Por: Jorge Querido
Encontrava-me em Lisboa, ainda estudante, vindo de Coimbra, quando Felisberto Vieira Lopes chegou de Cabo Verde para frequentar a Faculdade de Direito da Universidade de Lisboa.
Apesar de não termos sido colegas ou contemporâneos, nem na escola primária, nem no único Liceu que na altura havia no nosso arquipélago, desde a infância que muitos fatores se conjugaram para que as nossas vidas se cruzassem e seguissem, em grande parte, trajetórias parecidas: nascemos na mesma vila e no mesmo ano; crescemos vivenciando as mesmas experiências que aos poucos foram enriquecendo as nossas mentes, modelando o nosso carácter e contribuindo para a construção e fortalecimento da nossa própria identidade; assistimos, sem o entender em toda a sua extensão, ao quadro de horrores e de desumanidade que foi a fome de 47, facto que teria marcado profundamente e para sempre as nossas mentes de crianças e que teria feito com que, bem cedo, nos tivéssemos dado conta de que estávamos naturalmente posicionados do mesmo lado da barricada, na resistência contra a dominação colonial.
O nosso reencontro em Lisboa, por volta de 1959, já homens feitos, foi como que o retomar de um percurso comum.
Nessa altura, a Secção do PAIGC em Portugal ensaiava os seus primeiros passos e a Casa dos Estudantes do Império, onde ele desde logo se integrou, passou a ser, como ele próprio dizia, “o espaço para a africanização das nossas mentes alienadas”.
Chegámos a viver, durante algum tempo, no mesmo quarto. Tínhamos longas conversas e quase sempre sobre o futuro de Cabo Verde e da África. Admirava a sua capacidade de trabalho, a sua inteligência, a sua enorme sensibilidade e a “pressa” que manifestava em terminar o curso para se poder dedicar inteiramente àquilo para que se considerava destinado. Por várias vezes, durante as nossas conversas, citou-me, em inglês, dois versos do poeta Tennyson que Kwame Nkrumah (um dos seus grandes ídolos da altura) citara na carta dirigida, em 1934, ao Reitor da Universidade de Lincoln, nos Estados Unidos, pedindo a sua admissão: “So many worlds, so much to do/So little done, such things to be” (Tantos mundos, tanto por fazer/Tão pouca coisa já feita, tantas coisas por criar).

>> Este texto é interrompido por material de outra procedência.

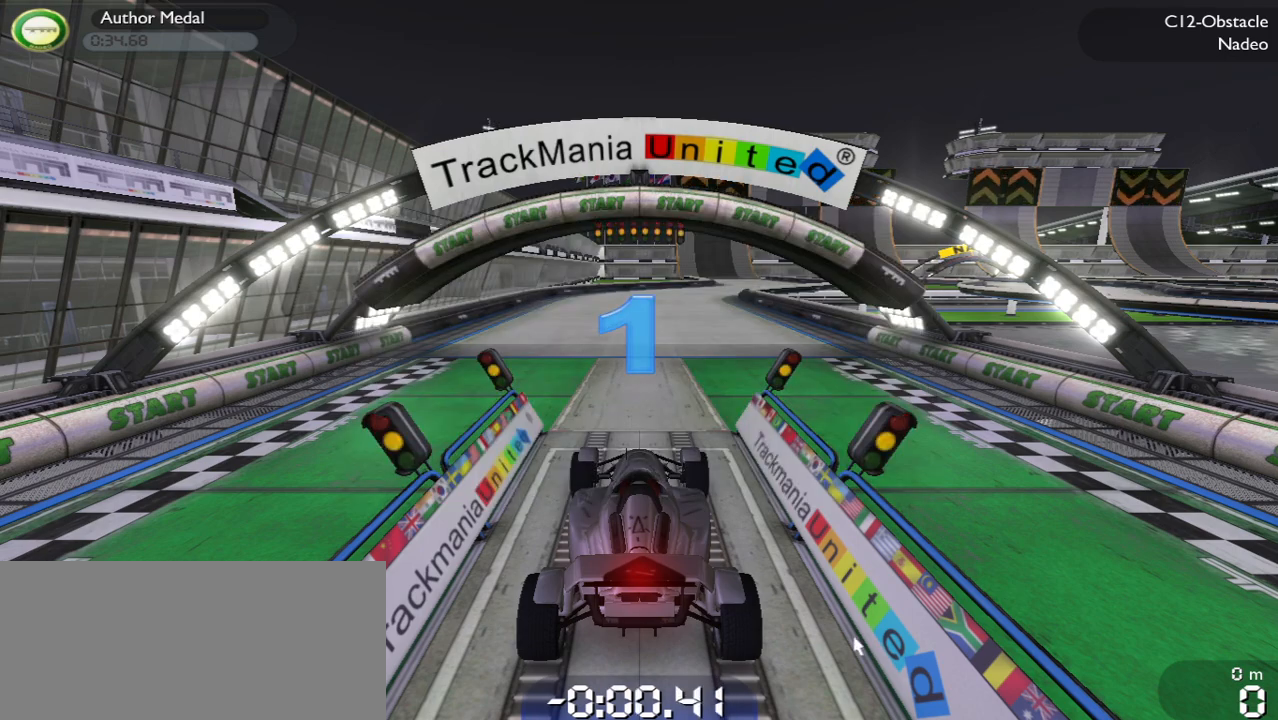
{"keys": ["up"], "events": []}
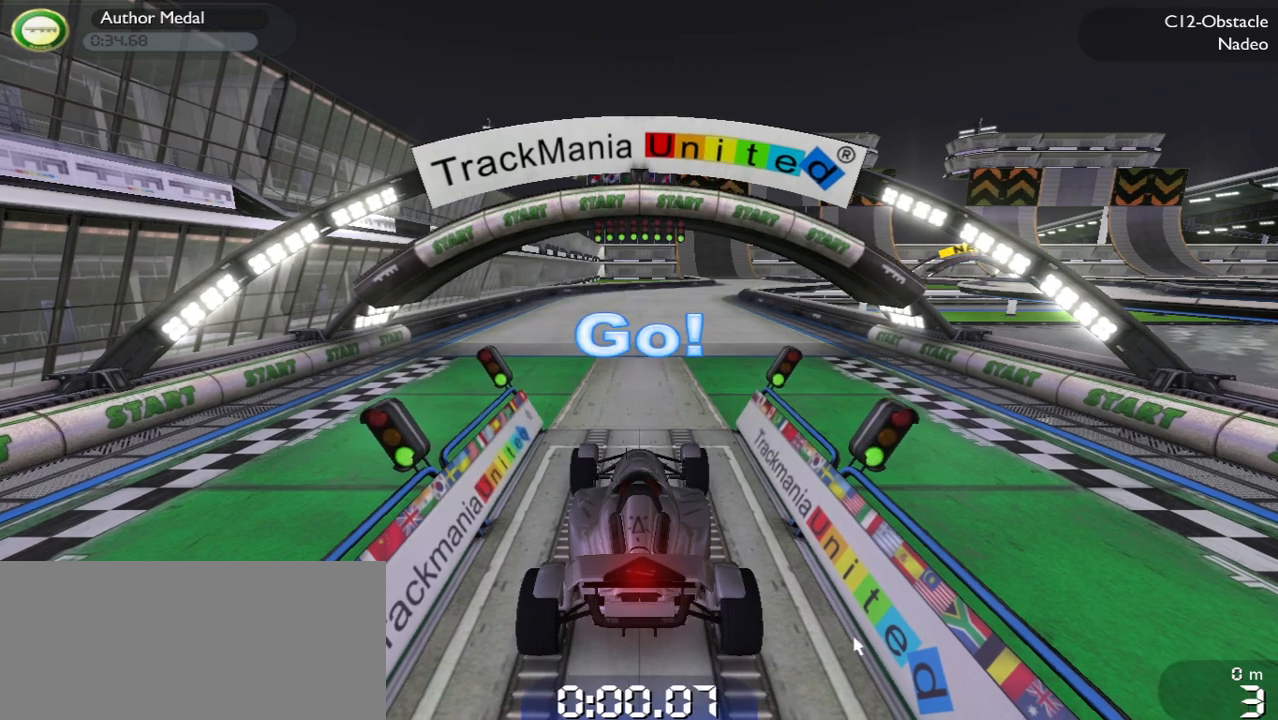
{"keys": ["up"], "events": []}
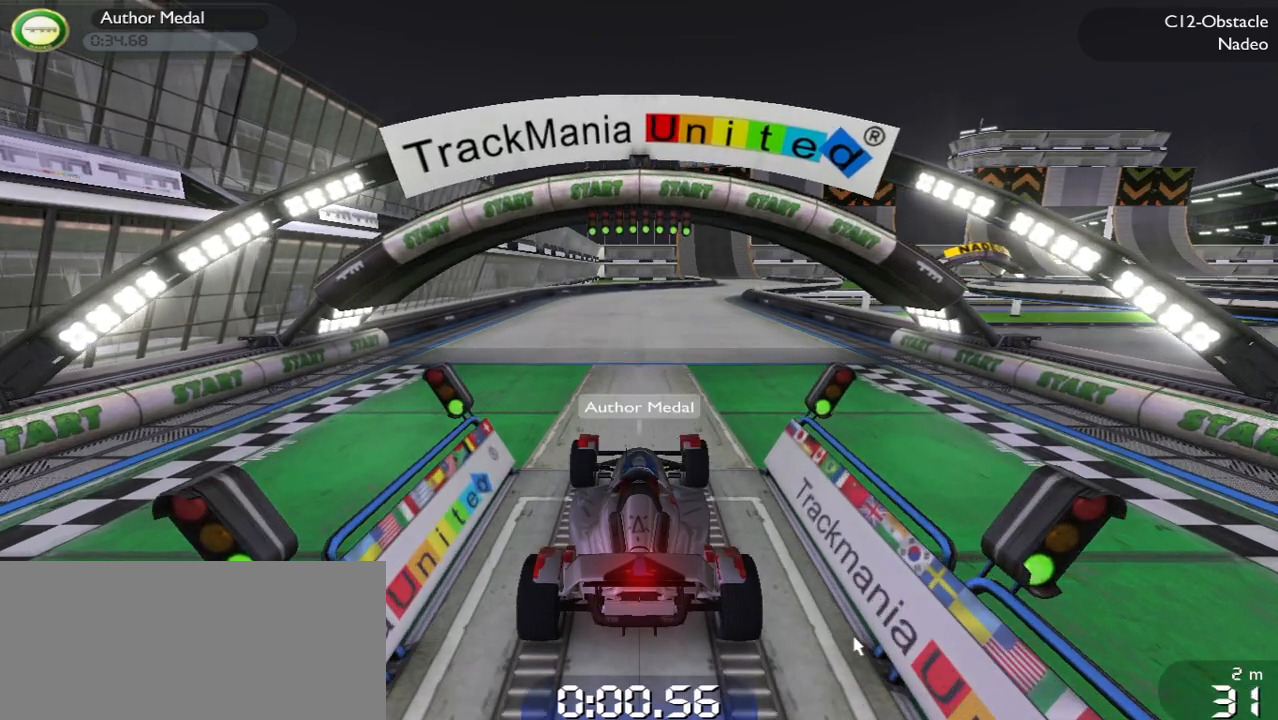
{"keys": ["up"], "events": []}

Nessa altura, o Felisberto já tinha um grande número de poemas escritos, todos eles em crioulo. Creio até que alguns deles teriam sido trazidos de Cabo Verde. Li, com enorme entusiasmo, os que ele me ia mostrando e sugeri que, no âmbito da nossa ação político-partidária, procurássemos encontrar uma forma de os publicar, não só pela sua grande qualidade poética como ainda e sobretudo pela sua extraordinária força mobilizadora. Já estava criado, por ele, o pseudónimo que iria ser utilizado: KAOBERDIANO DAMBARÁ. Só faltava convencê-lo a aceitar publicar os poemas. O que, diga-se, não foi tarefa fácil. É que ele era um crítico rigoroso e severo da sua própria criação. A luz verde só chegou após um cuidadoso trabalho de seleção, tendo ele próprio desenhado a capa e escolhido o título para o livro.
Não posso precisar a data em que um exemplar dactilografado do livro NOTI foi enviado à Direção Superior do PAIGC, em Conackry, para publicação. Só posso dizer que, quando isso aconteceu, o Felisberto já se encontrava em São Tomé e Príncipe a cumprir o serviço militar obrigatório, como alferes miliciano, o que teria acontecido, se a memória não me falha, em 1961ou 1962.
A preparação do texto foi feita em duas reuniões restritas realizadas na biblioteca da Casa dos Estudantes do Império, em que, além de mim, participaram Francisco Moreira Correia, Arlindo Vicente Silva e Haideia Avelino Pires (que foi quem, baseada em dados científicos da área da linguística, levantou algumas reservas à ortografia por nós “revolucionariamente criada” e utilizada).
O livro foi recebido de forma entusiástica por Amílcar Cabral que, em carta a nós dirigida, realçou o seu valor e a contribuição importante que seguramente iria dar ao avanço da luta de libertação.
A incorporação obrigatória do Felisberto no exército português só aconteceu porque na altura vigorava uma lei do serviço militar que estabelecia que qualquer estudante universitário, do sexo masculino, que perdesse um ano só poderia ter mais um ano de “adiamento” se tivesse a possibilidade de acabar o curso antes de completar os 25 anos de idade.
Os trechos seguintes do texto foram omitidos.